----- RECORDS PROVIDED -----

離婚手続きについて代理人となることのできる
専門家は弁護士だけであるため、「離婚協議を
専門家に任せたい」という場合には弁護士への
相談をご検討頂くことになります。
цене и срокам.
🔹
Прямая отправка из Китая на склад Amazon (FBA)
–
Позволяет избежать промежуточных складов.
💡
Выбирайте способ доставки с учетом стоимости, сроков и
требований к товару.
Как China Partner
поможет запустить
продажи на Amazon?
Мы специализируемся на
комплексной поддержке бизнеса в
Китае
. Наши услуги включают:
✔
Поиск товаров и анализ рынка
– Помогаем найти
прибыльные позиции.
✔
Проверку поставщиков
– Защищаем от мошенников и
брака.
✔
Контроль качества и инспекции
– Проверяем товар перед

-----
----- RECORDS PROVIDED -----

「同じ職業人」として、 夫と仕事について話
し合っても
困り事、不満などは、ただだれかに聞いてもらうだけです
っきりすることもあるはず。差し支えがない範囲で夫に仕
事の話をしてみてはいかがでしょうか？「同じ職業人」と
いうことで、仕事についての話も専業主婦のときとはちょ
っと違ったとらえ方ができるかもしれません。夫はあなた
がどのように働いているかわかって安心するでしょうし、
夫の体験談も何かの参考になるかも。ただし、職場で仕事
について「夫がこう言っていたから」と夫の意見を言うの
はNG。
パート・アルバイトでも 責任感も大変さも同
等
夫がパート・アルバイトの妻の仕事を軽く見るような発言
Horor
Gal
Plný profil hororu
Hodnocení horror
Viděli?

-----
----- RECORDS PROVIDED -----

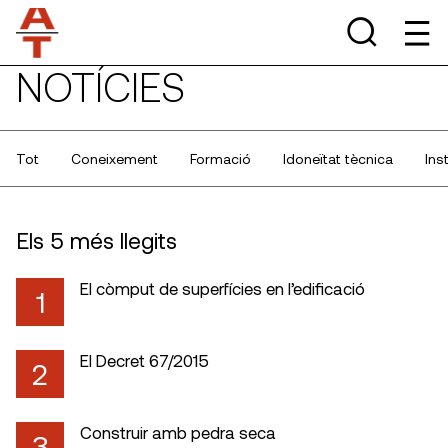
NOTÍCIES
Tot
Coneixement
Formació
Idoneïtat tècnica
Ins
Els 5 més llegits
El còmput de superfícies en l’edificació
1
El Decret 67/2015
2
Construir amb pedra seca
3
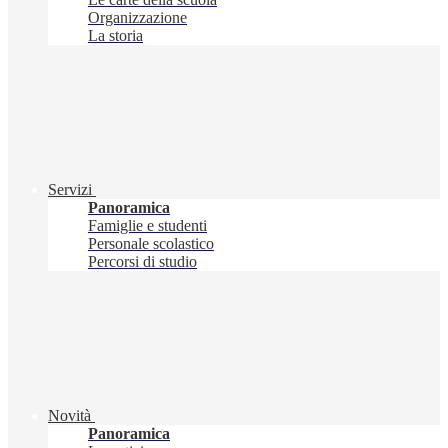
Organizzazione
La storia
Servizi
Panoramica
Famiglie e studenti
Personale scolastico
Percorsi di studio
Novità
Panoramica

-----

**WHAT YOU HAVE TO DO:** Print exactly the lines above, between the one holding "Выбирайте способ доставки" and the one holding "Проверяем товар перед", inclusive, and nothing besides.

**EXERCISE RESULT:**
Выбирайте способ доставки с учетом стоимости, сроков и
требований к товару.
Как China Partner
поможет запустить
продажи на Amazon?
Мы специализируемся на
комплексной поддержке бизнеса в
Китае
. Наши услуги включают:
✔
Поиск товаров и анализ рынка
– Помогаем найти
прибыльные позиции.
✔
Проверку поставщиков
– Защищаем от мошенников и
брака.
✔
Контроль качества и инспекции
– Проверяем товар перед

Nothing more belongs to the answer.